Island County Launches Child Fatality Review Program to Prevent Deaths
Island County Public Health will launch a child fatality review program to identify risk factors and recommend prevention strategies that could save local children’s lives.

Island County Public Health announced a new child fatality review program designed to examine how and why children die in the county and to recommend prevention strategies for families and policymakers. Public Health leaders said the effort will focus on identifying actionable risk factors rather than re-litigating causes of death.
Community Health Manager Megan Works told the Island County Board of Health that the program will be launched this year and will review deaths of infants through age 18 for Island County residents who died within the county. The review will include accidents, suicides, homicides and deaths classified as undetermined; deaths attributed to natural causes will be excluded. Works said 22 child fatalities in the past 10 years meet the program’s criteria.
Starting in March, a multidisciplinary review committee will be formed and will include the coroner, representatives from local public health, social and human services, health care providers and law enforcement. Prevention Services Supervisor Jen Krenz said a representative from the state Department of Children, Youth and Families will participate in the meetings. An April meeting will set expectations, including confidentiality requirements, and review historical data; the committee will meet in the summer to discuss the first set of cases.
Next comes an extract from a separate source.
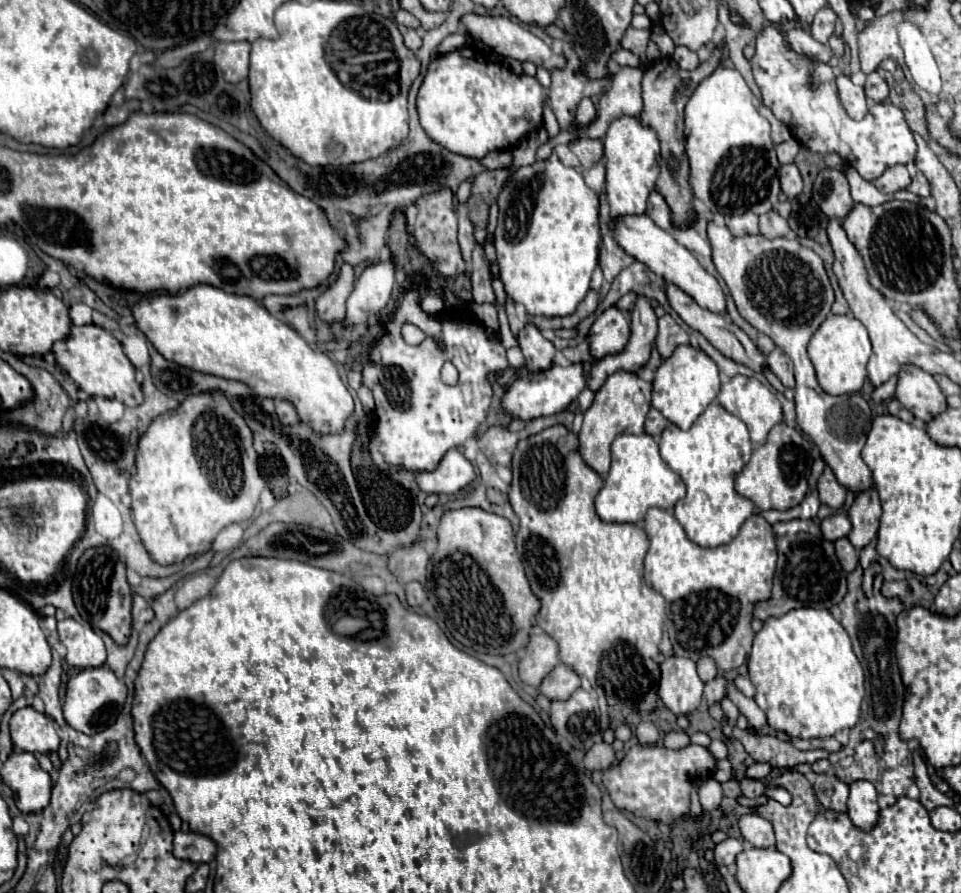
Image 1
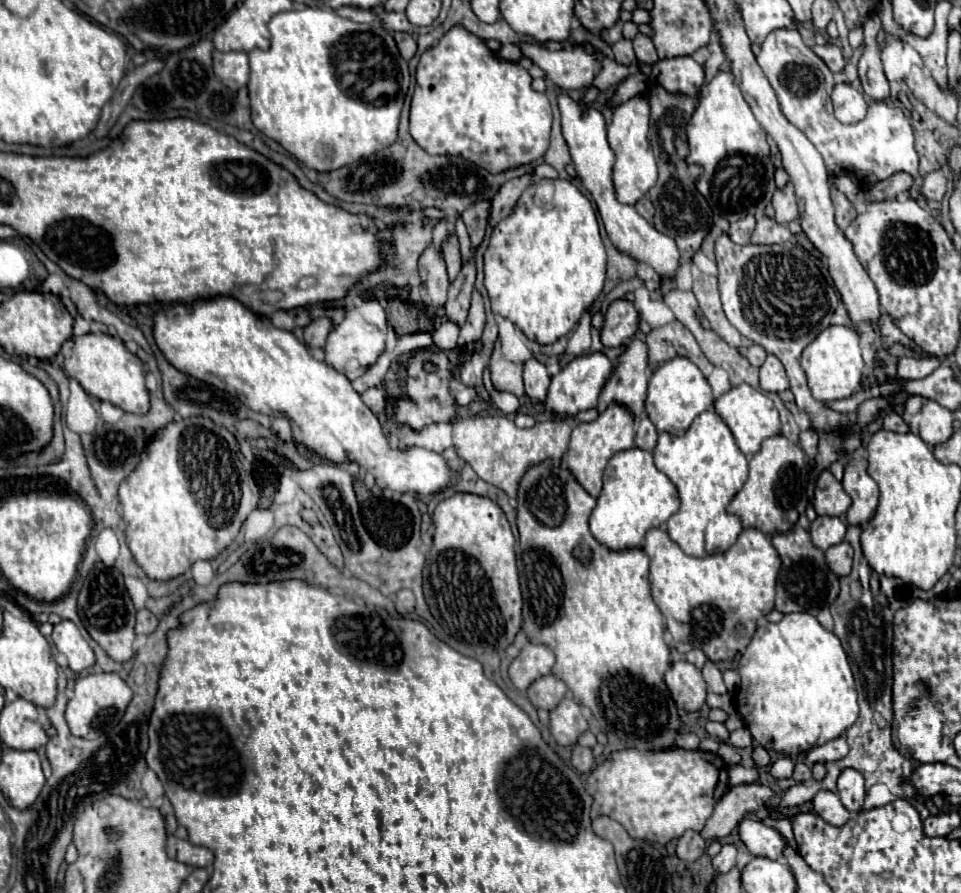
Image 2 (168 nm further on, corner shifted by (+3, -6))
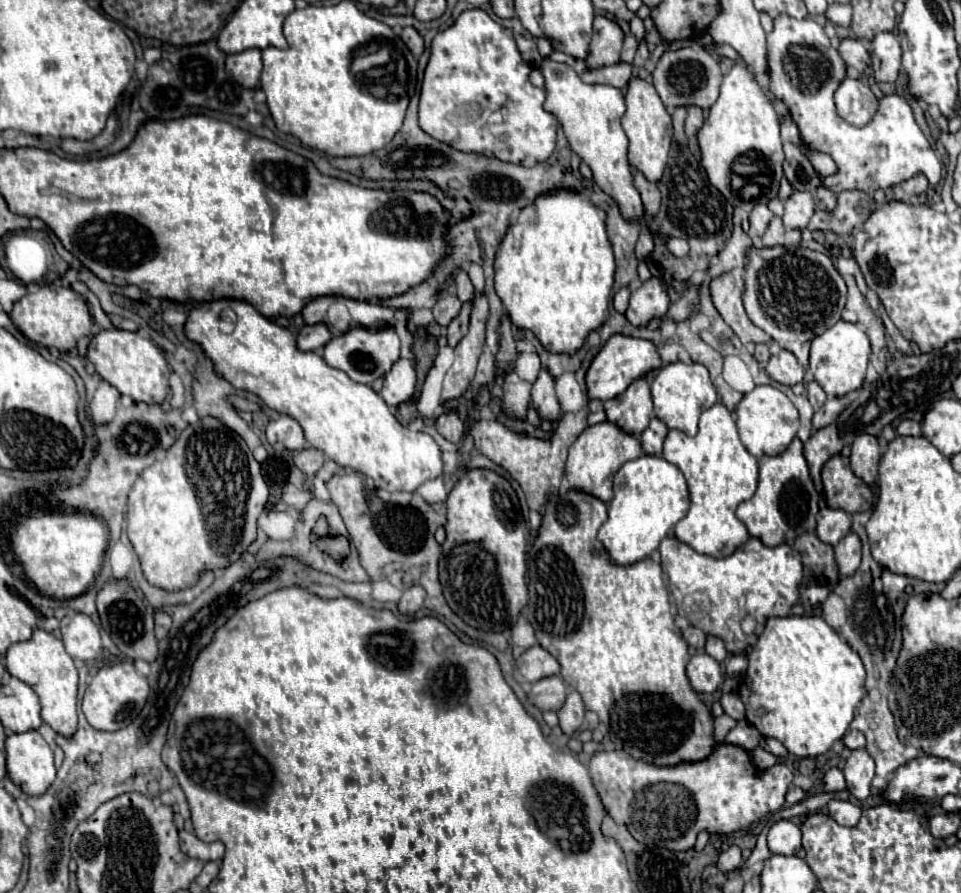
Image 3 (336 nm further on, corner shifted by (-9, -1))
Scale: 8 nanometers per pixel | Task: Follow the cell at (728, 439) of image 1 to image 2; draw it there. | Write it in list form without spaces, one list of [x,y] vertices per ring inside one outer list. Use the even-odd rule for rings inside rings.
[[[714,411],[700,413],[682,437],[660,433],[652,455],[656,467],[676,485],[682,501],[678,513],[666,523],[670,539],[690,557],[724,553],[732,547],[742,531],[742,523],[736,515],[728,515],[726,507],[748,479],[748,461],[720,415]]]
Dr. Howard Leibrand, the county health officer, emphasized the prevention focus of the work. “There is no such thing as death from natural causes in a kid, in my mind,” he said, pointing to past policy shifts - such as seatbelt and helmet laws - that emerged from analyses of what was killing children and how to prevent it.
Island County joins 11 other local health jurisdictions in Washington that operate child fatality review programs. Similar programs around the state have influenced policies on safe sleep practices, drowning prevention and teen driving safety. Local leaders framed the effort as both a clinical review and a public health tool that can guide community-level prevention, resource allocation and policy advocacy.
State-level data provides a pressing context. The Department of Children, Youth and Families reports that child fatalities and near-fatalities have risen since 2021 and attributes much of the increase to fentanyl and other opioids, with more than 50 percent of critical cases in 2025 being opioid-related. Lawmakers have introduced several bills in the state legislature aimed at addressing these trends.
For Island County residents, the new review program could mean targeted prevention campaigns, stronger coordination among health and human services, and recommendations that address root causes such as substance use, mental health access and inequities in housing and safety. The county’s approach will be confidential and data-driven, with community safety as the guiding principle. Residents can expect the committee’s initial findings and prevention recommendations after the summer case reviews, with the potential for local policy and program changes to follow.